**WHAT YOU HAVE TO DO**
Lift out all lines below that contain "Chính".

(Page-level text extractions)
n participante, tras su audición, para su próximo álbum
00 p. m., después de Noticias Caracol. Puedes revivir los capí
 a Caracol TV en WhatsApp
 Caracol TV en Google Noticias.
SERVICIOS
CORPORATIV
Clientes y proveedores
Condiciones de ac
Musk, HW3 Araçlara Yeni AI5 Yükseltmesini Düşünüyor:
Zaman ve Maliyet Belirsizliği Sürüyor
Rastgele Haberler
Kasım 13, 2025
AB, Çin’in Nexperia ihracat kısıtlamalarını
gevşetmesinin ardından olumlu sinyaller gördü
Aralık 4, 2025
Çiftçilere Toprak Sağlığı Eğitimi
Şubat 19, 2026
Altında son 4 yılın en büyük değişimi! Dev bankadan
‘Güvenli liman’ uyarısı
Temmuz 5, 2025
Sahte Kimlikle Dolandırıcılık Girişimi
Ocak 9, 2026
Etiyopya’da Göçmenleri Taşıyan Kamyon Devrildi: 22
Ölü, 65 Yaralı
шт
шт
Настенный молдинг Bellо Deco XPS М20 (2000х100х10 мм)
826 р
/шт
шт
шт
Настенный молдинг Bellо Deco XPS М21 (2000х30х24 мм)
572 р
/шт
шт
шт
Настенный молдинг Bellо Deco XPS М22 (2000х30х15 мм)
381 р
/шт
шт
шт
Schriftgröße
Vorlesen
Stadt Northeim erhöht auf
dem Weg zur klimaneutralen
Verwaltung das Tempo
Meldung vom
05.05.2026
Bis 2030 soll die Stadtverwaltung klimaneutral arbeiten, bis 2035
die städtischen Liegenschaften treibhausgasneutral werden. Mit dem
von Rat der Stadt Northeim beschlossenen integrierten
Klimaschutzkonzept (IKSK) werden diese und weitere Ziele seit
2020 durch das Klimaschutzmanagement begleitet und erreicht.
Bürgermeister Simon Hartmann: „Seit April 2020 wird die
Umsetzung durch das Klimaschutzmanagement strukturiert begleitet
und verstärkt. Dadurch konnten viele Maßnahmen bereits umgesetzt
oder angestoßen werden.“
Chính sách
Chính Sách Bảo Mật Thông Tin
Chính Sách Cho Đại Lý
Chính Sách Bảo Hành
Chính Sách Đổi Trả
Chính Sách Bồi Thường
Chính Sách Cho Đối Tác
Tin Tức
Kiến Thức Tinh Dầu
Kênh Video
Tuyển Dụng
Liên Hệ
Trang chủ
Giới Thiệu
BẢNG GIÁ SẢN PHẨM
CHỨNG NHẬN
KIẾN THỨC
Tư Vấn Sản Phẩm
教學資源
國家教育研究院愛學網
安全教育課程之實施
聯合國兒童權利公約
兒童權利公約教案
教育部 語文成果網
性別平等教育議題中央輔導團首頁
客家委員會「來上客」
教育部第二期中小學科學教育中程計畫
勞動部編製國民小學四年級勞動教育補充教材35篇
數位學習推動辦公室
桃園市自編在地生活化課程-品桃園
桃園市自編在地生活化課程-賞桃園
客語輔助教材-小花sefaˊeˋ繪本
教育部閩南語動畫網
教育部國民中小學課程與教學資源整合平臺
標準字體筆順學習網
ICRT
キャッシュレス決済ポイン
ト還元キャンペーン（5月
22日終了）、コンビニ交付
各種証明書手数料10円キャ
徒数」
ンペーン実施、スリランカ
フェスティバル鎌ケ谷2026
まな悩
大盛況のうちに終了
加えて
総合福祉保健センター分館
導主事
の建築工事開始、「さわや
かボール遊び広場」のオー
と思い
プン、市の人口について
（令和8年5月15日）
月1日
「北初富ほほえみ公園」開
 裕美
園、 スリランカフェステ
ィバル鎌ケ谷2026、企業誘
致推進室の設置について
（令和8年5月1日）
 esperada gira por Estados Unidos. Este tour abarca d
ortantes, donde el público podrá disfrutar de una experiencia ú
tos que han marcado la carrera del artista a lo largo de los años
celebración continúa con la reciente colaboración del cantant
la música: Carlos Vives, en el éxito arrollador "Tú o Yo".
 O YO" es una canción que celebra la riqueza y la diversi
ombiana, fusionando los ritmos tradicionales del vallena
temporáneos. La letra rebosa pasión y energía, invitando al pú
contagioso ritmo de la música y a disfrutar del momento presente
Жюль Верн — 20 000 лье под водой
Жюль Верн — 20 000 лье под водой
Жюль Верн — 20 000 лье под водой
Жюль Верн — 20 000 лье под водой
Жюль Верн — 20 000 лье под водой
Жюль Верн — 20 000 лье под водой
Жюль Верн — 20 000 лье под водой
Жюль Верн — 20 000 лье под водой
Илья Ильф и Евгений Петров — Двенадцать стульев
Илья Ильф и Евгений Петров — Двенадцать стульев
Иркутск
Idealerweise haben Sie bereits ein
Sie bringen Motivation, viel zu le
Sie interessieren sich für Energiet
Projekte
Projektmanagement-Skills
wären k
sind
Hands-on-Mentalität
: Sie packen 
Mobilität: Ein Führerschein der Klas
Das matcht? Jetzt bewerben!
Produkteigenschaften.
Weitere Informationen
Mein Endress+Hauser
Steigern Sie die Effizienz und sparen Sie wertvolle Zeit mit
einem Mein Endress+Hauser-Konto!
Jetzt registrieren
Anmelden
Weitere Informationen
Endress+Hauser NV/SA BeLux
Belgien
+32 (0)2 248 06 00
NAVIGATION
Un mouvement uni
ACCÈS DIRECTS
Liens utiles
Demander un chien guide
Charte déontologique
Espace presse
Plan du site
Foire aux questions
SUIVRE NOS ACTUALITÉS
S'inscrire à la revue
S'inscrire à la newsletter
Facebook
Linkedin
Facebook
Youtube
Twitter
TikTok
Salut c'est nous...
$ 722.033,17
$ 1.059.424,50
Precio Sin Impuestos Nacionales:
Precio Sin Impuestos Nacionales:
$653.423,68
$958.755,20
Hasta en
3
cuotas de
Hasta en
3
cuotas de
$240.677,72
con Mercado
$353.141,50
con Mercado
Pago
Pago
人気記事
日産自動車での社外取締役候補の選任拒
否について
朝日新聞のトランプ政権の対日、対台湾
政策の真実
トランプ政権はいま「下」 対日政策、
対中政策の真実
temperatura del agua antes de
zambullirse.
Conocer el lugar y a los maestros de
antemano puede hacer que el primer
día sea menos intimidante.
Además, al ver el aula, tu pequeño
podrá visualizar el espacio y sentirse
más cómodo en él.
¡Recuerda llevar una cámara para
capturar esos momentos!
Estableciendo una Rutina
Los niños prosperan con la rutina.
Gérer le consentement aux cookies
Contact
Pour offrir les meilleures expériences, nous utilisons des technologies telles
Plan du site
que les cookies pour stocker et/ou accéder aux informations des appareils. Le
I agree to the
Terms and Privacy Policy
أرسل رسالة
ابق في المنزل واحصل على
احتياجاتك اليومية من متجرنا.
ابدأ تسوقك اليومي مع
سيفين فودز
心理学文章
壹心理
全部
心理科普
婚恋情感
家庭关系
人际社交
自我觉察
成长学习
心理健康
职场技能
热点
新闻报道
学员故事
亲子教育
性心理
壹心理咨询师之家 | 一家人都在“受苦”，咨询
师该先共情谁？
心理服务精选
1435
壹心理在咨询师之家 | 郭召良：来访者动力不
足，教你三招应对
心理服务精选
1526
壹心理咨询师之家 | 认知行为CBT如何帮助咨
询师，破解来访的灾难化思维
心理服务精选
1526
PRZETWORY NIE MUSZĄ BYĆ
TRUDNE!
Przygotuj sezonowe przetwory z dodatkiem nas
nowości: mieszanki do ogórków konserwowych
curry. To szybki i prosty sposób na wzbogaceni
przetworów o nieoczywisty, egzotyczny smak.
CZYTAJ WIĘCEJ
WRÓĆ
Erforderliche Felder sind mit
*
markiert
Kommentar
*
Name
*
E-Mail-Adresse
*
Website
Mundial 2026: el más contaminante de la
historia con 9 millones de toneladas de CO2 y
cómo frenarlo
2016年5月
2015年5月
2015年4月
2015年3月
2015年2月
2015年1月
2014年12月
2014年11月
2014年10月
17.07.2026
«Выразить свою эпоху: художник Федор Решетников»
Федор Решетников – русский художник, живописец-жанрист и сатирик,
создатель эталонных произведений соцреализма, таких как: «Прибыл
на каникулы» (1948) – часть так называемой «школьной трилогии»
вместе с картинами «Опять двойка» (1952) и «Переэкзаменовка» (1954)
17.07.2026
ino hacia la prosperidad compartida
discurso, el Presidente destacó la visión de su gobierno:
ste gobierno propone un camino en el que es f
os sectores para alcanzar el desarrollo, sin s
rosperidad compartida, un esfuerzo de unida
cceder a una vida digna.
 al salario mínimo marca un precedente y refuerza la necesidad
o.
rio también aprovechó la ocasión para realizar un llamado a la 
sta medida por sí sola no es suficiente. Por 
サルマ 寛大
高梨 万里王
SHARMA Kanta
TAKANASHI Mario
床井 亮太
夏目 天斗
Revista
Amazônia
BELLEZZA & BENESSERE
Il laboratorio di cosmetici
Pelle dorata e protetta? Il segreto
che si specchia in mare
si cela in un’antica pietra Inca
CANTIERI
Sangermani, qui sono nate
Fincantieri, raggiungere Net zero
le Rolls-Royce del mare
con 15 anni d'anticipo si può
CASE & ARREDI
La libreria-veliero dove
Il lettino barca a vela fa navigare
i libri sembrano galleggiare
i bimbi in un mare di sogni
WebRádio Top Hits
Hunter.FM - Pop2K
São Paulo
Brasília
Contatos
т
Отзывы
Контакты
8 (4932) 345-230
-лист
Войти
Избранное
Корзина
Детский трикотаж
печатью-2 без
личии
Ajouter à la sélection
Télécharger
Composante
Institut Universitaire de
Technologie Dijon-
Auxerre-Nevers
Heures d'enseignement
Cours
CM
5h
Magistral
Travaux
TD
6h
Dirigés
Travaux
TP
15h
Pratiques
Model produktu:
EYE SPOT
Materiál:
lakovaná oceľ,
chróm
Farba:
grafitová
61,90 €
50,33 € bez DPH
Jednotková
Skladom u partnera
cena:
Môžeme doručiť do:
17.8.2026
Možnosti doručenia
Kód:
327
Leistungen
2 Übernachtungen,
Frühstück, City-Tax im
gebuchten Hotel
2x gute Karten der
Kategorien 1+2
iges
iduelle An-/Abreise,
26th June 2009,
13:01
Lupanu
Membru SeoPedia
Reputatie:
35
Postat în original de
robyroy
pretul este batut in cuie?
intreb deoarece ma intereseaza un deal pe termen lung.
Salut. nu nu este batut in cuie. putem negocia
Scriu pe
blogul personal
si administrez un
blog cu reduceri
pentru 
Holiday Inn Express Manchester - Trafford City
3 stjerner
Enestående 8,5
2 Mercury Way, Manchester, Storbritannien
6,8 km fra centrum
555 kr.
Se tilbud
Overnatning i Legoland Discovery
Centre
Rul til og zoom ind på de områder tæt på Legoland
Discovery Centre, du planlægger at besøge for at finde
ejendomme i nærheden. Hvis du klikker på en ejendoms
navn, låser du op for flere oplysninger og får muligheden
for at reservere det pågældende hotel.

**WRITTEN RESPONSE**
Chính sách
Chính Sách Bảo Mật Thông Tin
Chính Sách Cho Đại Lý
Chính Sách Bảo Hành
Chính Sách Đổi Trả
Chính Sách Bồi Thường
Chính Sách Cho Đối Tác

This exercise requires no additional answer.